(Data entries)
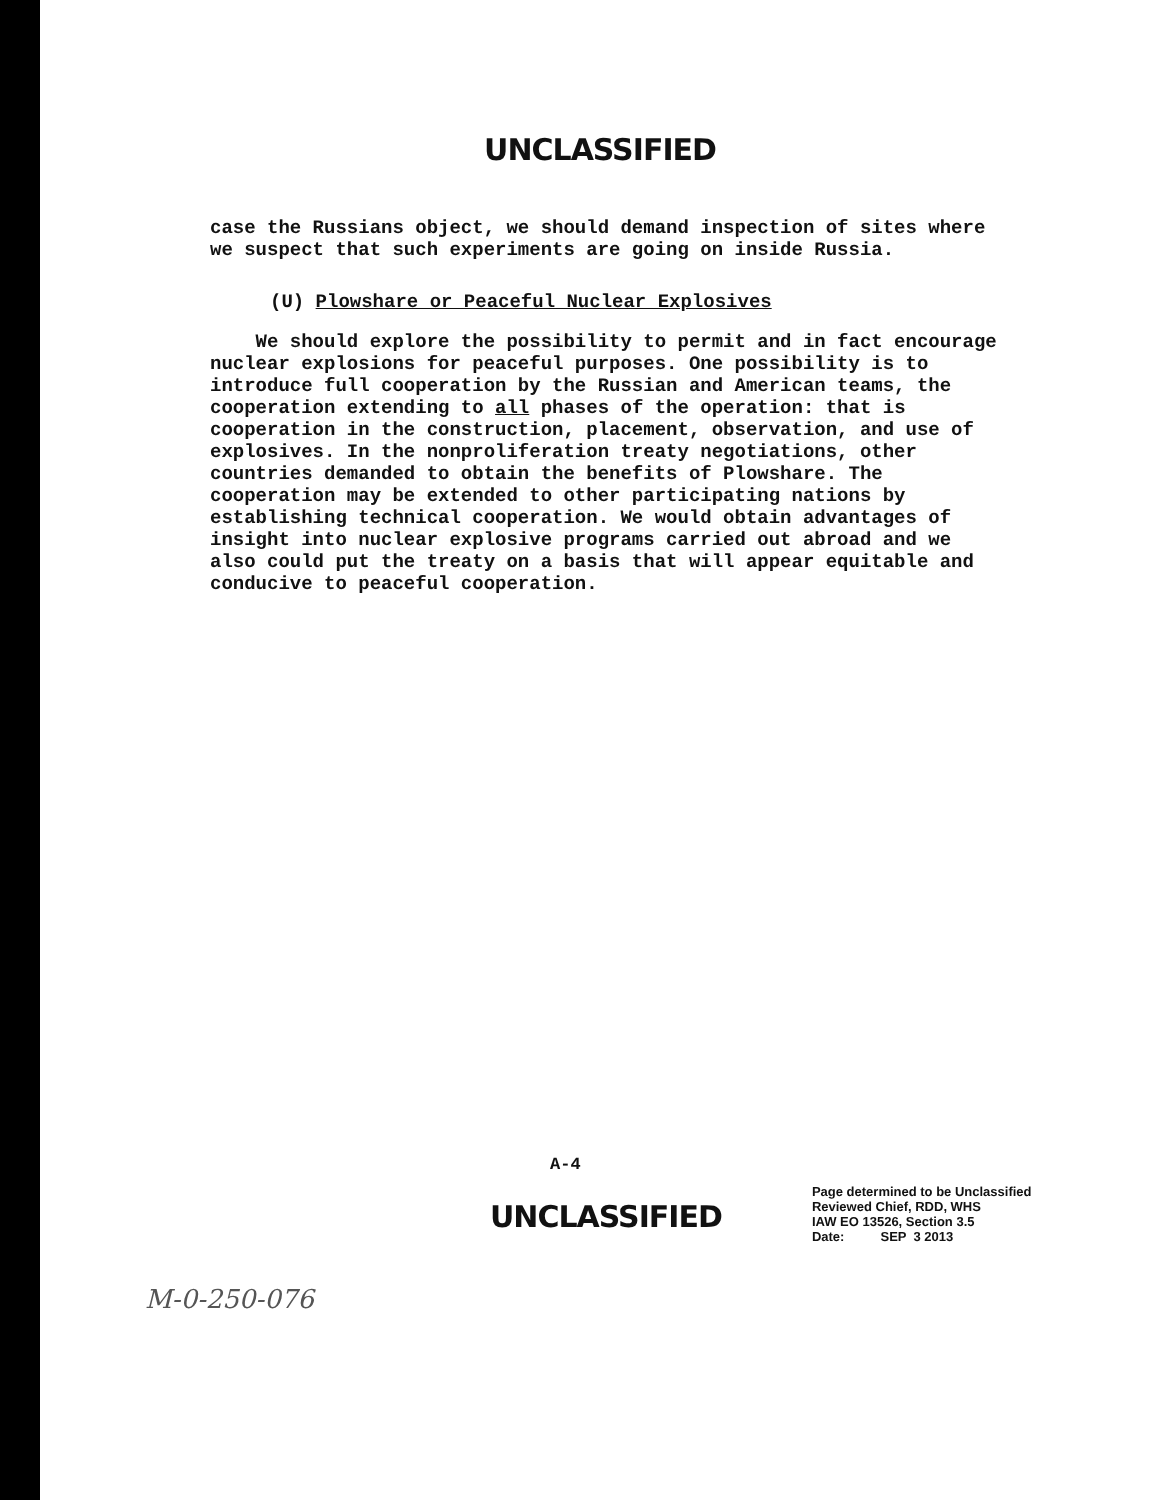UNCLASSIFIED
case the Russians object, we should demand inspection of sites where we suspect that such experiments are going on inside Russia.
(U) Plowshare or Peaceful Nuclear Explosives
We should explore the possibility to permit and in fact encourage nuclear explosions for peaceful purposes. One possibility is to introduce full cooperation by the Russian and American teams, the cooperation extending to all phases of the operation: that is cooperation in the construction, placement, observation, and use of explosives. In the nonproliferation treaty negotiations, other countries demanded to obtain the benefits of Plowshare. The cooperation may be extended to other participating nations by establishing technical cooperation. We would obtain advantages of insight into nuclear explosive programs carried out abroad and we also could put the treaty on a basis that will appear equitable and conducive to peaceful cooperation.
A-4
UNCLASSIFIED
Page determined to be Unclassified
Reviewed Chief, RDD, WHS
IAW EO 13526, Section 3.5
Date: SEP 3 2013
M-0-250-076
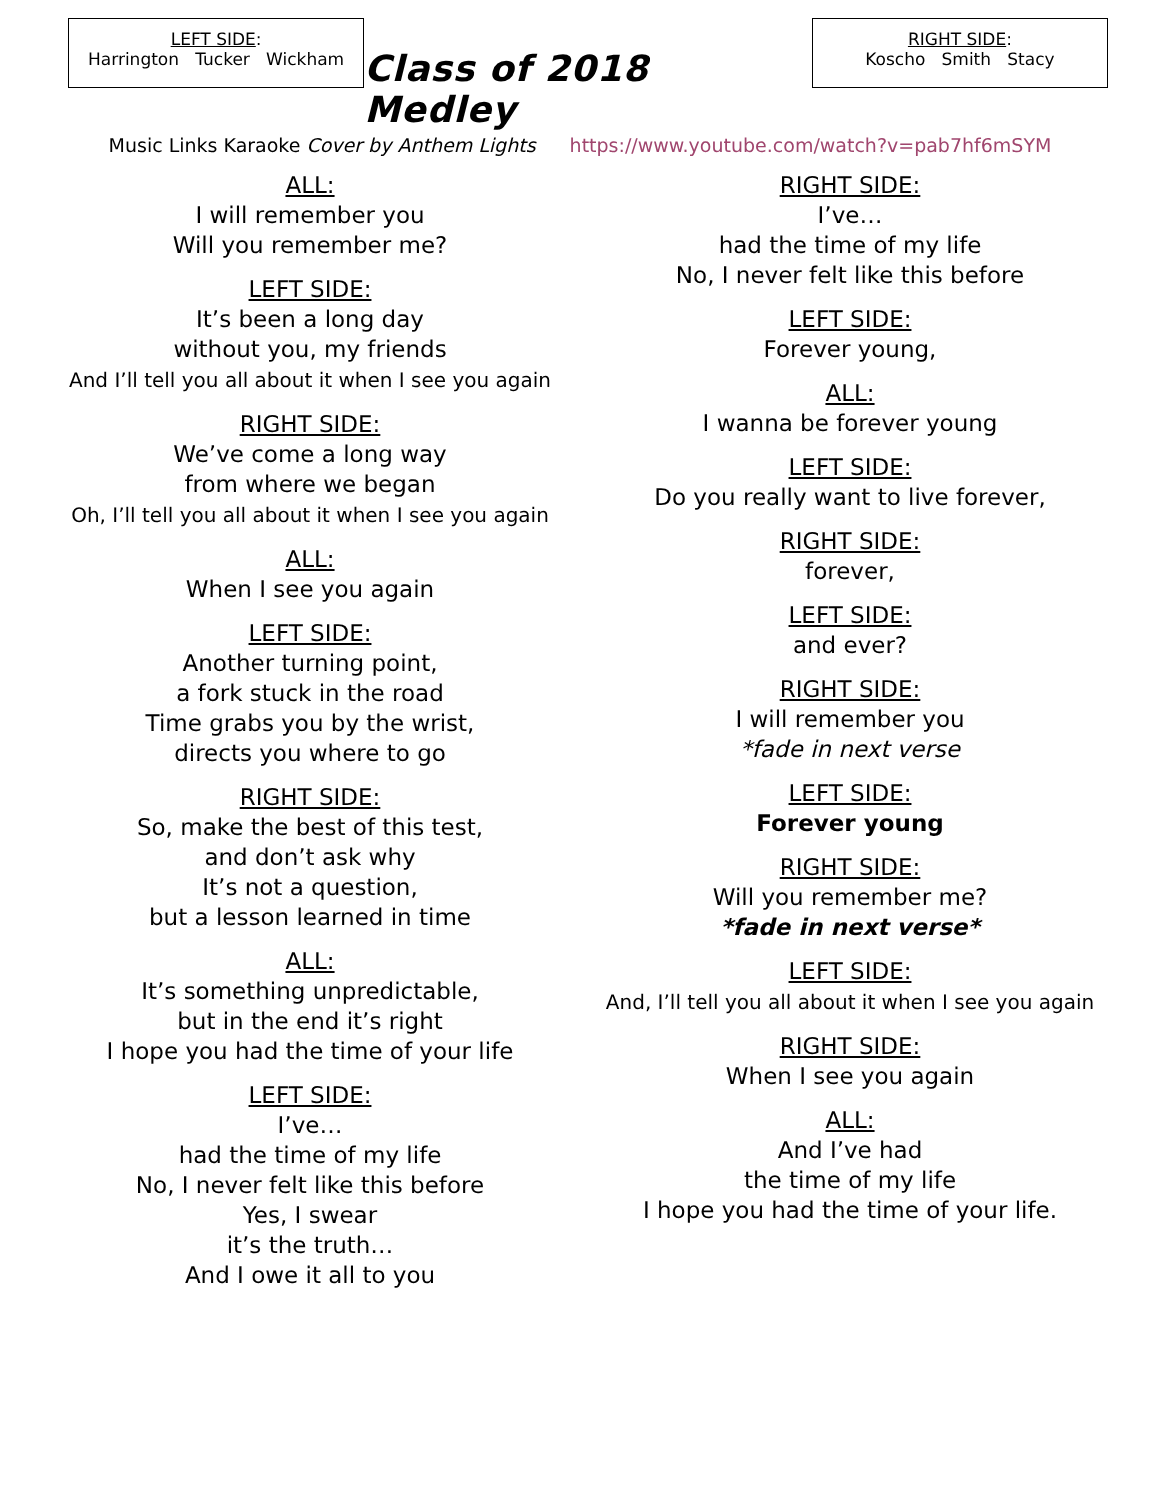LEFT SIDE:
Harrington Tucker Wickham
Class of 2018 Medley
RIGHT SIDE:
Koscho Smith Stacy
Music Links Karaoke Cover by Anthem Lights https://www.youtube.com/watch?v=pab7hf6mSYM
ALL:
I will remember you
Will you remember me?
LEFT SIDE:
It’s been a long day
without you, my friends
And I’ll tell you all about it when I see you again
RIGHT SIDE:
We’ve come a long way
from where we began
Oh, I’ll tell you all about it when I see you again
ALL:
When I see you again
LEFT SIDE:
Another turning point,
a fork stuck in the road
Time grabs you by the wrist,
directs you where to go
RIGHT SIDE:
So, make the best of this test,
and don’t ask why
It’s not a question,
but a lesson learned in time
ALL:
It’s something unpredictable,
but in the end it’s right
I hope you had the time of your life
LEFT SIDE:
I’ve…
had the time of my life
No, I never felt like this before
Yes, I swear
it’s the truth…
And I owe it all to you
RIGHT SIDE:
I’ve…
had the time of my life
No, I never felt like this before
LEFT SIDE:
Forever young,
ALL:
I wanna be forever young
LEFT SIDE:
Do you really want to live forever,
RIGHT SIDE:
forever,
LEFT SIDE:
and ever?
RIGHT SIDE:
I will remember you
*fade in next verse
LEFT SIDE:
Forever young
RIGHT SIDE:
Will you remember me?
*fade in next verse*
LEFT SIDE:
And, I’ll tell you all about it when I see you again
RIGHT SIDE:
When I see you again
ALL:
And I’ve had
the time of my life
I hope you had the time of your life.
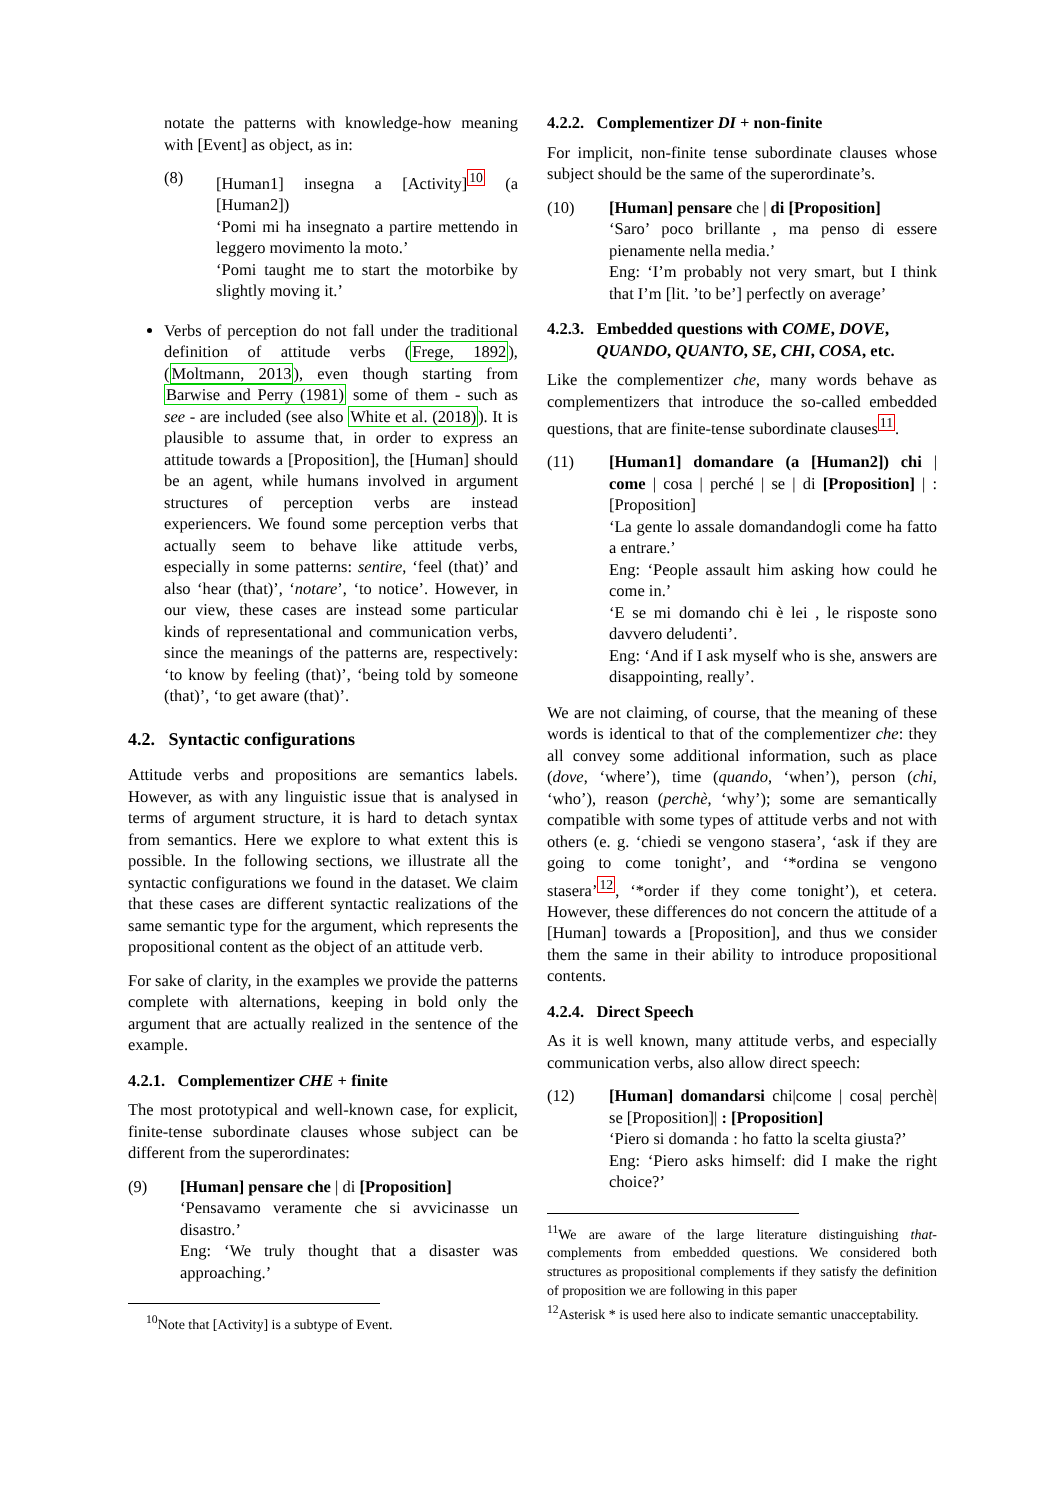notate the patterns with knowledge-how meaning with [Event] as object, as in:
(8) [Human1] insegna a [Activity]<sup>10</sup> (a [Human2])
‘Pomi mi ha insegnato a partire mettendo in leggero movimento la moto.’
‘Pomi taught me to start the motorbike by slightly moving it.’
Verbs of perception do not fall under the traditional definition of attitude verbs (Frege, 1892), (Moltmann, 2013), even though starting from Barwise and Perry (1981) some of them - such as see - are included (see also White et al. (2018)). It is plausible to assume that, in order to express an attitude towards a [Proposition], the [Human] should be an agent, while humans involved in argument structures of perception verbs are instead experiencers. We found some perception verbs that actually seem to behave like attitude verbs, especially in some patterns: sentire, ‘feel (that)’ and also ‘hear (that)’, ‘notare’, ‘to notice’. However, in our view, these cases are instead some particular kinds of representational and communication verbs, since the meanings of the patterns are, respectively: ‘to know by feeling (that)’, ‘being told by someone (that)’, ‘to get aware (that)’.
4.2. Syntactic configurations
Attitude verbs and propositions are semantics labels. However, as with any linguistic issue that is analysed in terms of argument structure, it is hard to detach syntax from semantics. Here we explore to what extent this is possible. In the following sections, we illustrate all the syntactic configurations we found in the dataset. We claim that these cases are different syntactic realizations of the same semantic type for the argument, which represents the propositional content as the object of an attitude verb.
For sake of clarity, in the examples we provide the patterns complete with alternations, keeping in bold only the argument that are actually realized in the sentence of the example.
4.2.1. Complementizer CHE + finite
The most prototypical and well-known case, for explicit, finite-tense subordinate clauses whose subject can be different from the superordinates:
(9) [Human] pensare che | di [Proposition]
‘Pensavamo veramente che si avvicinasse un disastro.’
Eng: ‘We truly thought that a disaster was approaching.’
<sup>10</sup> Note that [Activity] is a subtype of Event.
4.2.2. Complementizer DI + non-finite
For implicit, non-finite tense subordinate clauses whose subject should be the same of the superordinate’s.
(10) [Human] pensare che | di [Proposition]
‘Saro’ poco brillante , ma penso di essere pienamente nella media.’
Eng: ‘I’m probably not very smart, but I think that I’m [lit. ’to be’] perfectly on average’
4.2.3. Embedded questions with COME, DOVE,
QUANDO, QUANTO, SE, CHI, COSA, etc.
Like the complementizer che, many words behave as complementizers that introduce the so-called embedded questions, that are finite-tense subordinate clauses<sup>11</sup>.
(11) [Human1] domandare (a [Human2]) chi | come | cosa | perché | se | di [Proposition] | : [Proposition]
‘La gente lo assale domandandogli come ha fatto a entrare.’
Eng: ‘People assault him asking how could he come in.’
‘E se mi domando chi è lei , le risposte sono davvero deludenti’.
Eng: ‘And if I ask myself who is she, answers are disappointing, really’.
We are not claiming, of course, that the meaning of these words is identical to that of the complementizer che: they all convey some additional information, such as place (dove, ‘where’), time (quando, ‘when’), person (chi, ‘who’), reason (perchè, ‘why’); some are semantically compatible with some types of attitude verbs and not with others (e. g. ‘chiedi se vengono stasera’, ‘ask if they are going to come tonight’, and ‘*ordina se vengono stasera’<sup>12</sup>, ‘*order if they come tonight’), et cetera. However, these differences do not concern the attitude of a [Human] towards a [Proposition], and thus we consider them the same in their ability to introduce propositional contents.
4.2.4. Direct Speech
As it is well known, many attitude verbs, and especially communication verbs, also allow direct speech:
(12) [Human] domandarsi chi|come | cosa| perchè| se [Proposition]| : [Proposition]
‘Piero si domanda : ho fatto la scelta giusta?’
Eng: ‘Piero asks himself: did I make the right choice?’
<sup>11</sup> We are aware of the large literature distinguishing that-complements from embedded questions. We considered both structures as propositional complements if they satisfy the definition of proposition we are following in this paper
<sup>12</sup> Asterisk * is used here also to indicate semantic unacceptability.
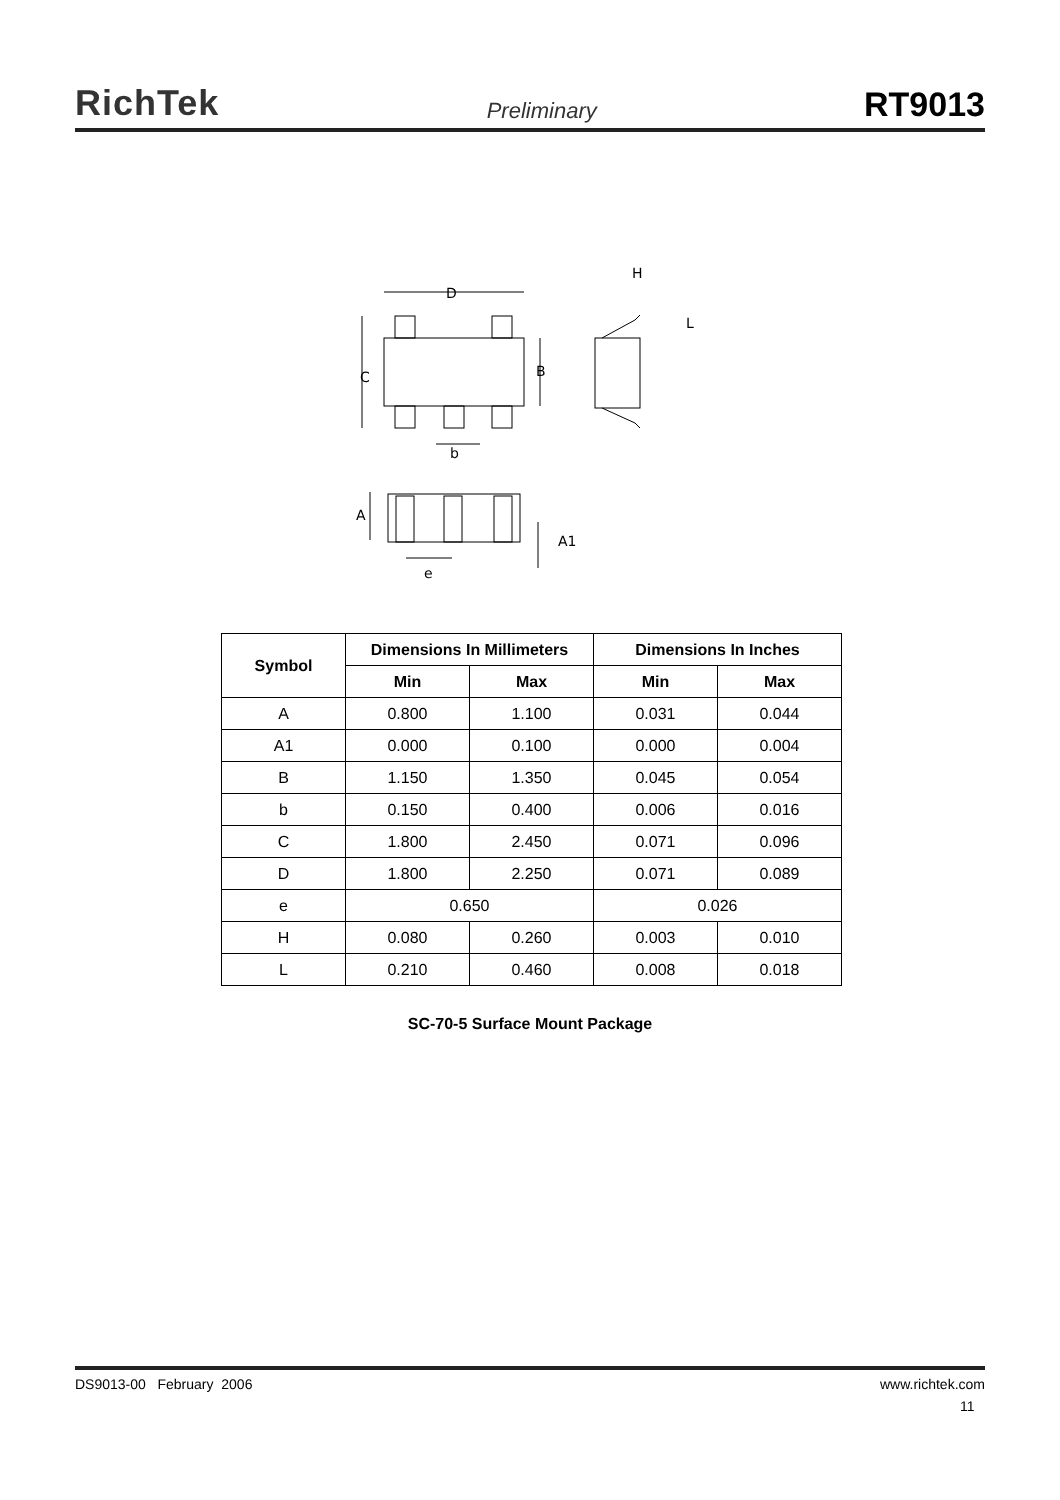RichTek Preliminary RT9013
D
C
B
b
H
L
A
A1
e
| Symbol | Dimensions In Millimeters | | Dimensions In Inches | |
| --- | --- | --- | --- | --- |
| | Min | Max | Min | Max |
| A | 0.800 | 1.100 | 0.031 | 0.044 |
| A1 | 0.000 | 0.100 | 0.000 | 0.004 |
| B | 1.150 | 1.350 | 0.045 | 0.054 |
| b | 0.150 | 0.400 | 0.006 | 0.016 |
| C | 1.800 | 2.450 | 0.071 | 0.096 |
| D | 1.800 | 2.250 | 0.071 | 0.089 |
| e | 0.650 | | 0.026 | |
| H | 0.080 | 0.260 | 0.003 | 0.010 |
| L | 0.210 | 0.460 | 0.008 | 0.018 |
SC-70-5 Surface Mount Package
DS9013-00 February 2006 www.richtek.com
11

* _TASK ITEM_:
Print again the lines of the entries above that fall between the line holding "but a lesson learned in time" and the line holding "I hope you had the time of your life.", inclusive, exactly as they stand.

* _WORKED SOLUTION_:
but a lesson learned in time
ALL:
It’s something unpredictable,
but in the end it’s right
I hope you had the time of your life
LEFT SIDE:
I’ve…
had the time of my life
No, I never felt like this before
Yes, I swear
it’s the truth…
And I owe it all to you
RIGHT SIDE:
I’ve…
had the time of my life
No, I never felt like this before
LEFT SIDE:
Forever young,
ALL:
I wanna be forever young
LEFT SIDE:
Do you really want to live forever,
RIGHT SIDE:
forever,
LEFT SIDE:
and ever?
RIGHT SIDE:
I will remember you
*fade in next verse
LEFT SIDE:
Forever young
RIGHT SIDE:
Will you remember me?
*fade in next verse*
LEFT SIDE:
And, I’ll tell you all about it when I see you again
RIGHT SIDE:
When I see you again
ALL:
And I’ve had
the time of my life
I hope you had the time of your life.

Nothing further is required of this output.